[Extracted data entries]
· · · · ·
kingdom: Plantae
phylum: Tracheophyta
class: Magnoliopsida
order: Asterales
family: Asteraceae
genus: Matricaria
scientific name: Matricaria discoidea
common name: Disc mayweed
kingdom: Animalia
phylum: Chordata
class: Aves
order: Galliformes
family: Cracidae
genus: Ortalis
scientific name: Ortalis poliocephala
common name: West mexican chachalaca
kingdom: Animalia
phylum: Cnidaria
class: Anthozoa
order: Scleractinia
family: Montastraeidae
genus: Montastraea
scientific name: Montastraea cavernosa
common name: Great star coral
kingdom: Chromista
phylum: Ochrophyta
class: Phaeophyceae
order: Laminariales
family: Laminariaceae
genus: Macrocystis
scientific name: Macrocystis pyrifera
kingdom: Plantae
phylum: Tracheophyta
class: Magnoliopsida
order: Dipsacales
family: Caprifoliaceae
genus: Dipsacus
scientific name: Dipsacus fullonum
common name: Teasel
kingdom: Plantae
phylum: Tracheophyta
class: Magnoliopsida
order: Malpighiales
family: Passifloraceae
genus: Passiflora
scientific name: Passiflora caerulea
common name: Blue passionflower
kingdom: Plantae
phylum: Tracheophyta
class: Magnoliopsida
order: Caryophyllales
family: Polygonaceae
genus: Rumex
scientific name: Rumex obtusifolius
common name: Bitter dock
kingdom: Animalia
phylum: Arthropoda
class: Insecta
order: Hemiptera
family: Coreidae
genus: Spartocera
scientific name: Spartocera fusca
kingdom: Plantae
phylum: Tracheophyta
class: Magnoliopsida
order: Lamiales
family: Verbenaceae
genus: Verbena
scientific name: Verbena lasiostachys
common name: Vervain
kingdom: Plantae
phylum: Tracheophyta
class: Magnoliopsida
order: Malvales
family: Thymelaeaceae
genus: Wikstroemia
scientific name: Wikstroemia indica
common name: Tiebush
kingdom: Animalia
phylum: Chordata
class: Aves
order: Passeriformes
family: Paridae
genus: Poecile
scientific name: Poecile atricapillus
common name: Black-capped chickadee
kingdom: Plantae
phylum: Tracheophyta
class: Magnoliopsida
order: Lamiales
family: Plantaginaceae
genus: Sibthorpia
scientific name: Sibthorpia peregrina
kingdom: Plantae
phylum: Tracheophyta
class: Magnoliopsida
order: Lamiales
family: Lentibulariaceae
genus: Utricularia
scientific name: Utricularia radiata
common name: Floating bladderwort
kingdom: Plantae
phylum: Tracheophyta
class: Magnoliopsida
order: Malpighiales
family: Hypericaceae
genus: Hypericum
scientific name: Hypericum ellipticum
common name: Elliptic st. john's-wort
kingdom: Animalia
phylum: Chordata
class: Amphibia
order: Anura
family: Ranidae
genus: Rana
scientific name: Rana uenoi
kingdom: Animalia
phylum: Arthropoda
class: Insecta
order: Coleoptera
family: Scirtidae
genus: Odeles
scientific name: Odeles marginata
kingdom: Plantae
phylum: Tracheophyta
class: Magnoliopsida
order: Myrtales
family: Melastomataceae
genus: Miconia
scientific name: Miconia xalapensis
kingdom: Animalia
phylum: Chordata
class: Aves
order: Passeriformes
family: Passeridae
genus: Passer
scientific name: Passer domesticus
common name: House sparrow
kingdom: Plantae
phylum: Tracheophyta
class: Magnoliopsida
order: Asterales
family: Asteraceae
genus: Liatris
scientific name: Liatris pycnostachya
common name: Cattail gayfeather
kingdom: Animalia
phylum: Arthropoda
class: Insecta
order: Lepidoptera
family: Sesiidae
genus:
· · · · ·
▶ WHAT THE TASK REQUIRES: Extract every classification line from each of the items above, from kingdom down to the last name given, and reproduce each line word for word.

▶ THE REPLY:
kingdom: Plantae
phylum: Tracheophyta
class: Magnoliopsida
order: Asterales
family: Asteraceae
genus: Matricaria
scientific name: Matricaria discoidea
common name: Disc mayweed
kingdom: Animalia
phylum: Chordata
class: Aves
order: Galliformes
family: Cracidae
genus: Ortalis
scientific name: Ortalis poliocephala
common name: West mexican chachalaca
kingdom: Animalia
phylum: Cnidaria
class: Anthozoa
order: Scleractinia
family: Montastraeidae
genus: Montastraea
scientific name: Montastraea cavernosa
common name: Great star coral
kingdom: Chromista
phylum: Ochrophyta
class: Phaeophyceae
order: Laminariales
family: Laminariaceae
genus: Macrocystis
scientific name: Macrocystis pyrifera
kingdom: Plantae
phylum: Tracheophyta
class: Magnoliopsida
order: Dipsacales
family: Caprifoliaceae
genus: Dipsacus
scientific name: Dipsacus fullonum
common name: Teasel
kingdom: Plantae
phylum: Tracheophyta
class: Magnoliopsida
order: Malpighiales
family: Passifloraceae
genus: Passiflora
scientific name: Passiflora caerulea
common name: Blue passionflower
kingdom: Plantae
phylum: Tracheophyta
class: Magnoliopsida
order: Caryophyllales
family: Polygonaceae
genus: Rumex
scientific name: Rumex obtusifolius
common name: Bitter dock
kingdom: Animalia
phylum: Arthropoda
class: Insecta
order: Hemiptera
family: Coreidae
genus: Spartocera
scientific name: Spartocera fusca
kingdom: Plantae
phylum: Tracheophyta
class: Magnoliopsida
order: Lamiales
family: Verbenaceae
genus: Verbena
scientific name: Verbena lasiostachys
common name: Vervain
kingdom: Plantae
phylum: Tracheophyta
class: Magnoliopsida
order: Malvales
family: Thymelaeaceae
genus: Wikstroemia
scientific name: Wikstroemia indica
common name: Tiebush
kingdom: Animalia
phylum: Chordata
class: Aves
order: Passeriformes
family: Paridae
genus: Poecile
scientific name: Poecile atricapillus
common name: Black-capped chickadee
kingdom: Plantae
phylum: Tracheophyta
class: Magnoliopsida
order: Lamiales
family: Plantaginaceae
genus: Sibthorpia
scientific name: Sibthorpia peregrina
kingdom: Plantae
phylum: Tracheophyta
class: Magnoliopsida
order: Lamiales
family: Lentibulariaceae
genus: Utricularia
scientific name: Utricularia radiata
common name: Floating bladderwort
kingdom: Plantae
phylum: Tracheophyta
class: Magnoliopsida
order: Malpighiales
family: Hypericaceae
genus: Hypericum
scientific name: Hypericum ellipticum
common name: Elliptic st. john's-wort
kingdom: Animalia
phylum: Chordata
class: Amphibia
order: Anura
family: Ranidae
genus: Rana
scientific name: Rana uenoi
kingdom: Animalia
phylum: Arthropoda
class: Insecta
order: Coleoptera
family: Scirtidae
genus: Odeles
scientific name: Odeles marginata
kingdom: Plantae
phylum: Tracheophyta
class: Magnoliopsida
order: Myrtales
family: Melastomataceae
genus: Miconia
scientific name: Miconia xalapensis
kingdom: Animalia
phylum: Chordata
class: Aves
order: Passeriformes
family: Passeridae
genus: Passer
scientific name: Passer domesticus
common name: House sparrow
kingdom: Plantae
phylum: Tracheophyta
class: Magnoliopsida
order: Asterales
family: Asteraceae
genus: Liatris
scientific name: Liatris pycnostachya
common name: Cattail gayfeather
kingdom: Animalia
phylum: Arthropoda
class: Insecta
order: Lepidoptera
family: Sesiidae
genus:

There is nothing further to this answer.